A Câmara dos Deputados aprovou, na última terça-feira (24), o texto final do Projeto de Lei 5582/25, conhecido como PL Antifacção. A proposta, que agora segue para sanção da Presidência da República, promove uma reforma significativa no Código Penal e na Lei de Organizações Criminosas, estabelecendo punições mais severas e restringindo direitos para condenados por envolvimento com milícias e facções.
O novo rigor das penas
O texto aprovado introduz a tipificação de “domínio social estruturado”, crime caracterizado pelo controle territorial ou social exercido por grupos criminosos.
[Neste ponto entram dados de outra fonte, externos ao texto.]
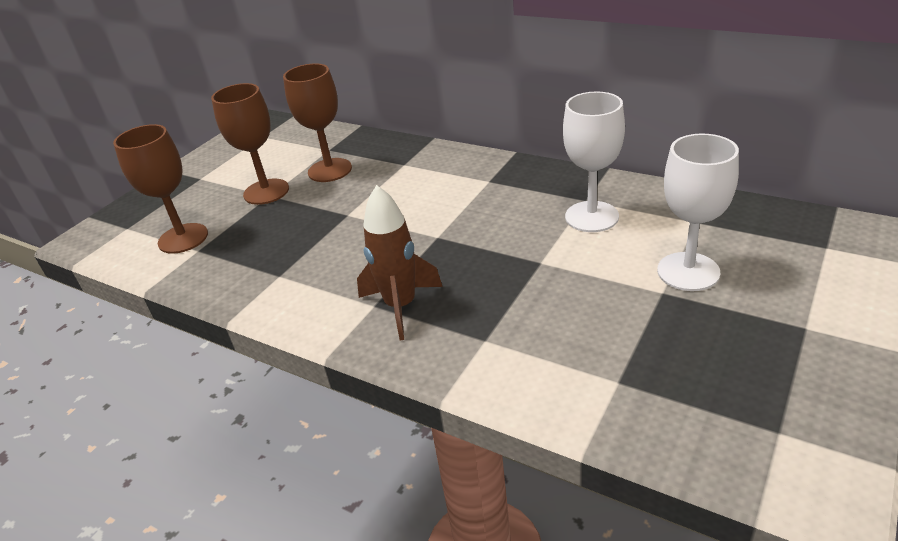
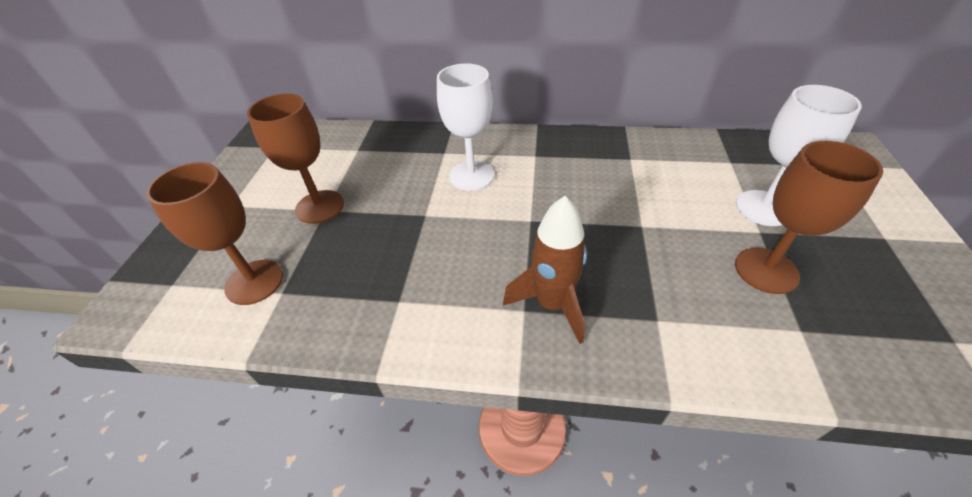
camera: 25 degrees left, 10 degrees up
brown goblet [283,63,352,182] -> brown goblet moved to [735,141,883,294]
white goblet [563,91,625,232] -> white goblet moved to [437,63,494,191]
Para essa conduta, a pena de reclusão foi fixada entre 20 e 40 anos. Já o favorecimento a esse tipo de domínio prevê de 12 a 20 anos de prisão.
Além do aumento no tempo de cárcere, o projeto estabelece uma série de restrições que endurecem o cumprimento da pena. Os condenados por esses crimes não terão direito a:
- Anistia, graça ou indulto;
- Fiança;
- Liberdade condicional.
Outro ponto de impacto direto é a proibição do pagamento de auxílio-reclusão para dependentes de presos — sejam eles provisórios ou já condenados — que estejam detidos por crimes previstos neste novo marco legal.
Isolamento de lideranças e segurança máxima
A nova legislação determina que lideranças de facções criminosas ou milícias privadas sejam obrigatoriamente alocadas em presídios federais de segurança máxima. A medida visa desarticular o comando das organizações, impedindo que chefes continuem a ditar ordens de dentro das celas. O critério para essa transferência será a existência de indícios concretos de que o custodiado exerce função de comando ou núcleo de liderança.
Impasse sobre a taxação de “bets”
Apesar do consenso para a aprovação do endurecimento penal, o texto sofreu alterações importantes. Foi excluída a proposta de criação da Contribuição de Intervenção no Domínio Econômico (Cide) sobre as apostas de quota fixa (bets).
O governo esperava utilizar a arrecadação desse tributo para financiar um fundo de combate ao crime organizado. Estimativas indicavam um potencial de arrecadação de até R$ 30 bilhões, mas o destaque para a retirada do trecho venceu no plenário. Também foram rejeitadas mudanças propostas pelo Senado sobre as atribuições da Polícia Federal em cooperações internacionais.
Homenagem e consenso político
O projeto deverá ser batizado como Lei Raul Jungmann, em homenagem ao ex-ministro da Segurança Pública falecido recentemente. A aprovação foi fruto de um acordo entre as lideranças do governo e da oposição, que concordaram em acelerar a votação diante da crescente pressão social por medidas de segurança pública.